### Task to complete
Each line below must be transcribed exactly, and no picture may appear in the transcription.

### Provided records
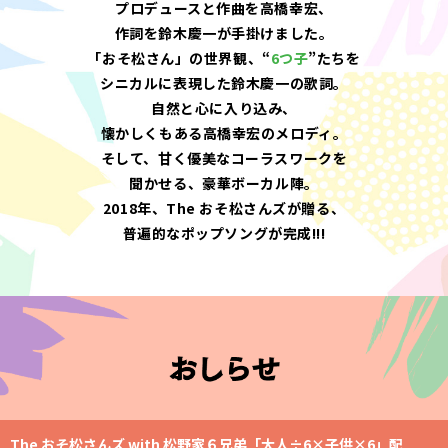
プロデュースと作曲を高橋幸宏、
作詞を鈴木慶一が手掛けました。
「おそ松さん」の世界観、“
6つ子
”たちを
シニカルに表現した鈴木慶一の歌詞。
自然と心に入り込み、
懐かしくもある高橋幸宏のメロディ。
そして、甘く優美なコーラスワークを
聞かせる、豪華ボーカル陣。
2018年、The おそ松さんズが贈る、
普遍的なポップソングが完成!!!
The おそ松さんズ with 松野家６兄弟「大人÷6×子供×6」配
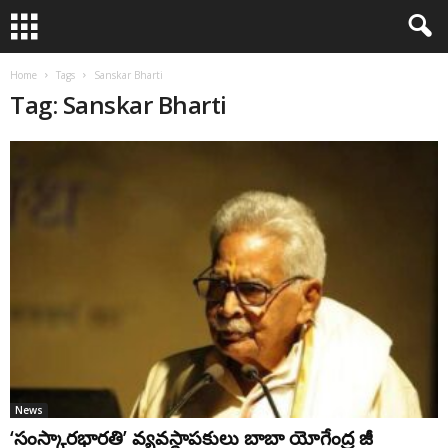
Home
Tags
Sanskar Bharti
Tag: Sanskar Bharti
News
‘సంస్కారభారతి’ వ్యవస్థాపకులు బాబా యోగేంద్ర జీ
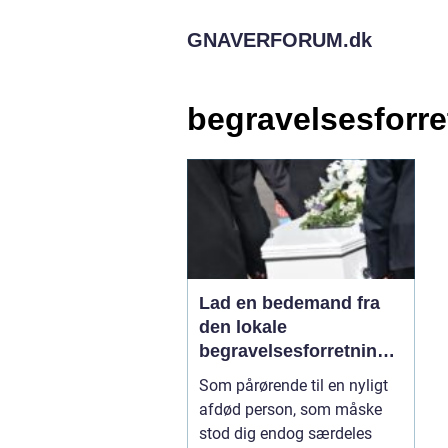
GNAVERFORUM.
dk
begravelsesforre
Lad en bedemand fra
den lokale
begravelsesforretning
forestå bisættelsen
Som pårørende til en nyligt
afdød person, som måske
stod dig endog særdeles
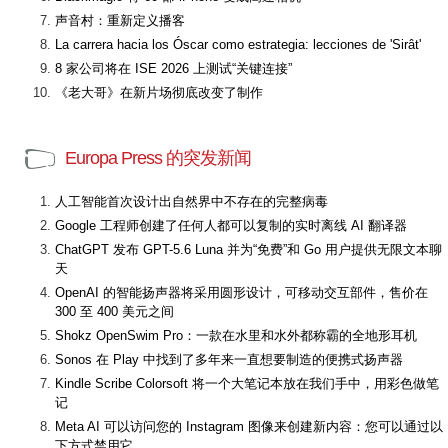
声音村：重新定义播客
La carrera hacia los Óscar como estrategia: lecciones de 'Sirât'
8 家公司将在 ISE 2026 上测试“关键连接”
《老大哥》在新片场彻底改变了制作
Europa Press 的突发新闻
人工智能首次设计出自然界中不存在的完整病毒
Google 工程师创建了任何人都可以复制的实时离线 AI 翻译器
ChatGPT 发布 GPT-5.6 Luna 并为“免费”和 Go 用户提供无限文本聊
天
OpenAI 的智能扬声器将采用圆形设计，可移动交互部件，售价在
300 至 400 美元之间
Shokz OpenSwim Pro：一款在水里和水外都称霸的全地形耳机
Sonos 在 Play 中找到了多年来一直想要制造的便携式扬声器
Kindle Scribe Colorsoft 将一个大笔记本放在我们手中，用彩色做笔
记
Meta AI 可以访问您的 Instagram 图像来创建新内容：您可以通过以
下方式禁用它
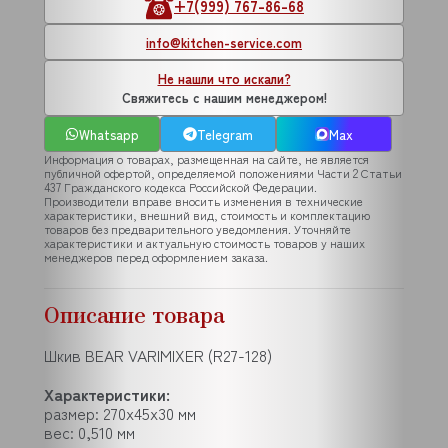
+7(999) 767-86-68
info@kitchen-service.com
Не нашли что искали?
Свяжитесь с нашим менеджером!
Whatsapp
Telegram
Max
Информация о товарах, размещенная на сайте, не является
публичной офертой, определяемой положениями Части 2 Статьи
437 Гражданского кодекса Российской Федерации.
Производители вправе вносить изменения в технические
характеристики, внешний вид, стоимость и комплектацию
товаров без предварительного уведомления. Уточняйте
характеристики и актуальную стоимость товаров у наших
менеджеров перед оформлением заказа.
Описание товара
Шкив BEAR VARIMIXER (R27-128)
Характеристики:
размер: 270x45x30 мм
вес: 0,510 мм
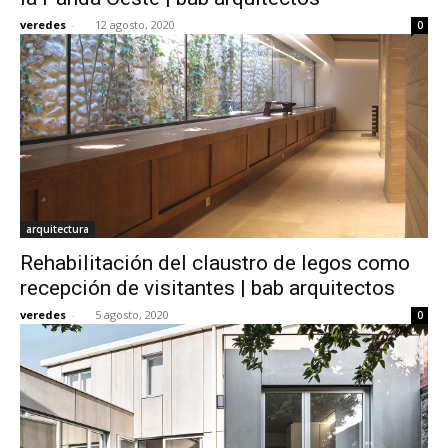
veredes
-
12 agosto, 2020
0
arquitectura
Rehabilitación del claustro de legos como
recepción de visitantes | bab arquitectos
veredes
-
5 agosto, 2020
0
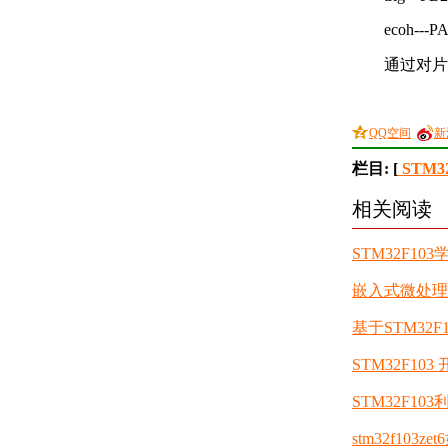
ecoh---P
通过对片
QQ空间
新
栏目: [
STM3
相关阅读
STM32F10
嵌入式微处理
基于STM32
STM32F1
STM32F103
stm32f103z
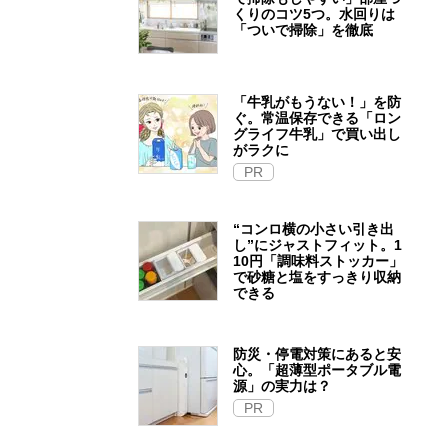
くりのコツ5つ。水回りは
「ついで掃除」を徹底
「牛乳がもうない！」を防
ぐ。常温保存できる「ロン
グライフ牛乳」で買い出し
がラクに
PR
“コンロ横の小さい引き出
し”にジャストフィット。1
10円「調味料ストッカー」
で砂糖と塩をすっきり収納
できる
防災・停電対策にあると安
心。「超薄型ポータブル電
源」の実力は？​
PR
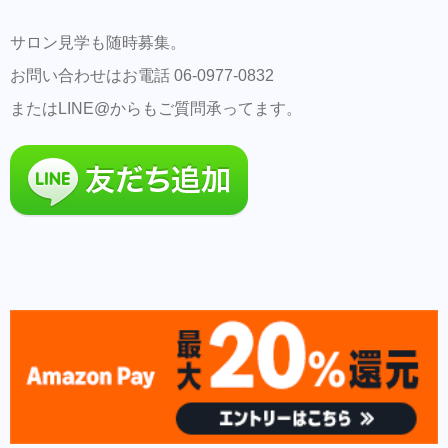
サロン見学も随時募集。
お問い合わせはお電話 06-0977-0832
またはLINE@からもご質問承ってます。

### Output of the task
プロデュースと作曲を高橋幸宏、
作詞を鈴木慶一が手掛けました。
「おそ松さん」の世界観、“
6つ子
”たちを
シニカルに表現した鈴木慶一の歌詞。
自然と心に入り込み、
懐かしくもある高橋幸宏のメロディ。
そして、甘く優美なコーラスワークを
聞かせる、豪華ボーカル陣。
2018年、The おそ松さんズが贈る、
普遍的なポップソングが完成!!!
The おそ松さんズ with 松野家６兄弟「大人÷6×子供×6」配
Home
Tags
Sanskar Bharti
Tag: Sanskar Bharti
News
‘సంస్కారభారతి’ వ్యవస్థాపకులు బాబా యోగేంద్ర జీ
GNAVERFORUM.
dk
begravelsesforre
Lad en bedemand fra
den lokale
begravelsesforretning
forestå bisættelsen
Som pårørende til en nyligt
afdød person, som måske
stod dig endog særdeles
声音村：重新定义播客
La carrera hacia los Óscar como estrategia: lecciones de 'Sirât'
8 家公司将在 ISE 2026 上测试“关键连接”
《老大哥》在新片场彻底改变了制作
Europa Press 的突发新闻
人工智能首次设计出自然界中不存在的完整病毒
Google 工程师创建了任何人都可以复制的实时离线 AI 翻译器
ChatGPT 发布 GPT-5.6 Luna 并为“免费”和 Go 用户提供无限文本聊
天
OpenAI 的智能扬声器将采用圆形设计，可移动交互部件，售价在
300 至 400 美元之间
Shokz OpenSwim Pro：一款在水里和水外都称霸的全地形耳机
Sonos 在 Play 中找到了多年来一直想要制造的便携式扬声器
Kindle Scribe Colorsoft 将一个大笔记本放在我们手中，用彩色做笔
记
Meta AI 可以访问您的 Instagram 图像来创建新内容：您可以通过以
下方式禁用它
+7(999) 767-86-68
info@kitchen-service.com
Не нашли что искали?
Свяжитесь с нашим менеджером!
Whatsapp
Telegram
Max
Информация о товарах, размещенная на сайте, не является
публичной офертой, определяемой положениями Части 2 Статьи
437 Гражданского кодекса Российской Федерации.
Производители вправе вносить изменения в технические
характеристики, внешний вид, стоимость и комплектацию
товаров без предварительного уведомления. Уточняйте
характеристики и актуальную стоимость товаров у наших
менеджеров перед оформлением заказа.
Описание товара
Шкив BEAR VARIMIXER (R27-128)
Характеристики:
размер: 270x45x30 мм
вес: 0,510 мм
veredes
-
12 agosto, 2020
0
arquitectura
Rehabilitación del claustro de legos como
recepción de visitantes | bab arquitectos
veredes
-
5 agosto, 2020
0
ecoh---P
通过对片
QQ空间
新
栏目: [
STM3
相关阅读
STM32F10
嵌入式微处理
基于STM32
STM32F1
STM32F103
stm32f103z
くりのコツ5つ。水回りは
「ついで掃除」を徹底
「牛乳がもうない！」を防
ぐ。常温保存できる「ロン
グライフ牛乳」で買い出し
がラクに
PR
“コンロ横の小さい引き出
し”にジャストフィット。1
10円「調味料ストッカー」
で砂糖と塩をすっきり収納
できる
防災・停電対策にあると安
心。「超薄型ポータブル電
源」の実力は？​
PR
サロン見学も随時募集。
お問い合わせはお電話 06-0977-0832
またはLINE@からもご質問承ってます。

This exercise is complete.